Pixelate (also called mosaic or censor) replaces a region with big solid squares, each square coloured the average of the pixels under it — it looks blocky and, at a large block size, completely destroys the original detail. Blur smears each pixel into its neighbours so the area becomes soft and unreadable while still looking smooth. For hiding text and numbers, pixelate at a large block is the most reliable; for faces and backgrounds a strong blur usually looks more natural.
Can the pixelation or blur be reversed to reveal what was hidden?
Because the edit is baked into the downloaded pixels — the original detail is averaged away and thrown out — a strong pixelate (large block) or strong blur cannot be reversed: the information simply is not in the file any more. The one caveat is a very light blur, which specialised software can sometimes partly recover. When you are hiding something genuinely sensitive, use a large pixelate block or a high blur radius so there is nothing left to recover.
How do I hide more than one thing in the same photo?
Apply the effect to one area, then just move or resize the box over the next area and press Apply again — each Apply is baked into the working image, so you can censor several faces, plates or lines of text one after another and then download the final result once. Use Undo to step back if you cover the wrong spot.
Which effect and strength should I use to censor text?
Choose Pixelate and raise the block size until the letters are unrecognisable — for small text a block of 12–20 pixels is usually enough, for larger headings go higher. Pixelation is preferred over blur for text because a blur can leave the overall word shape faintly legible, whereas a large mosaic block removes it entirely.
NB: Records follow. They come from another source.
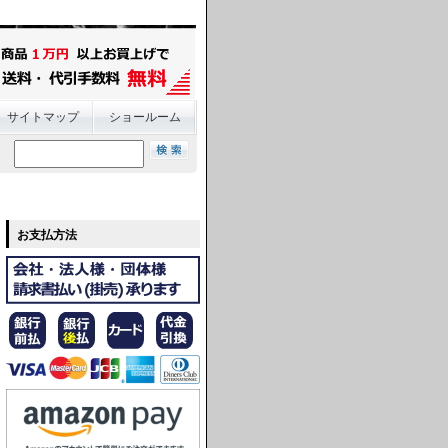
サイトマップ
ショールーム
お支払方法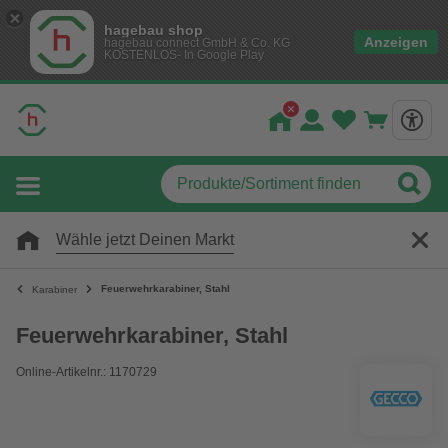
hagebau shop
Anzeigen
hagebau connect GmbH & Co. KG
KOSTENLOS- In Google Play
Wähle jetzt Deinen Markt
Feuerwehrkarabiner, Stahl
Karabiner
Feuerwehrkarabiner, Stahl
Online-Artikelnr.: 1170729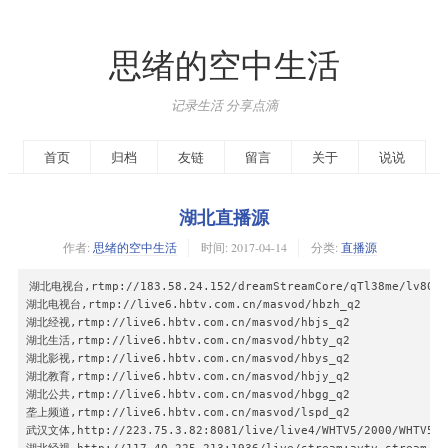
思绪的空中生活
记录生活 分享点滴
首页
归档
友链
留言
关于
说说
湖北直播源
作者:
思绪的空中生活
时间:
2017-04-14
分类:
直播源
湖北电视台,rtmp://183.58.24.152/dreamStreamCore/qTl38me/lv800

湖北电视台,rtmp://live6.hbtv.com.cn/masvod/hbzh_q2

湖北经视,rtmp://live6.hbtv.com.cn/masvod/hbjs_q2

湖北生活,rtmp://live6.hbtv.com.cn/masvod/hbty_q2

湖北影视,rtmp://live6.hbtv.com.cn/masvod/hbys_q2

湖北教育,rtmp://live6.hbtv.com.cn/masvod/hbjy_q2

湖北公共,rtmp://live6.hbtv.com.cn/masvod/hbgg_q2

垄上频道,rtmp://live6.hbtv.com.cn/masvod/lspd_q2

武汉文体,http://223.75.3.82:8081/live/live4/WHTV5/2000/WHTV5-20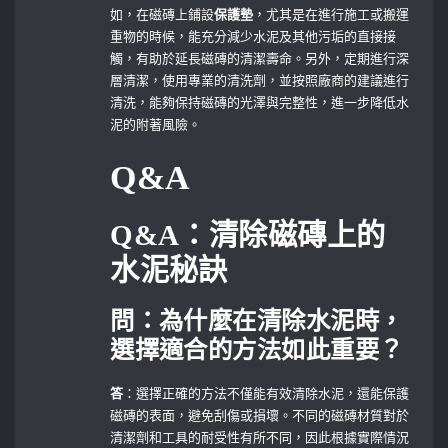
如，在磁磚上鋪設
保護墊
，尤其是在進行施工或搬運
重物的時候，能充分減少水泥及其他污垢的直接接
觸，有助於延長磁磚的清潔壽命。另外，定期進行深
層清潔，使用專業的清洗劑，並按照廠商的建議進行
清洗，能夠保持磁磚的光澤與完整性，進一步降低水
泥的附著風險。
Q&A
Q&A：清除磁磚上的
水泥秘訣
問：為什麼在清除水泥時，
選擇適合的方法如此重要？
答
：選擇正確的方法不僅能有效清除水泥，還能保護
磁磚的表面，避免刮傷或損壞。不同的磁磚材質對於
清潔劑和工具的耐受性有所不同，因此根據實際情況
Zoom in mentally: if you can still guess a character, increase the block size and apply again.
Will editing the photo strip its EXIF and GPS data?
Yes. Re-encoding through the canvas produces a clean file with no EXIF block, so the camera model, capture time and GPS location are removed automatically when you download — a second privacy win on top of the redaction itself. If you need to keep that metadata, keep your original file as well.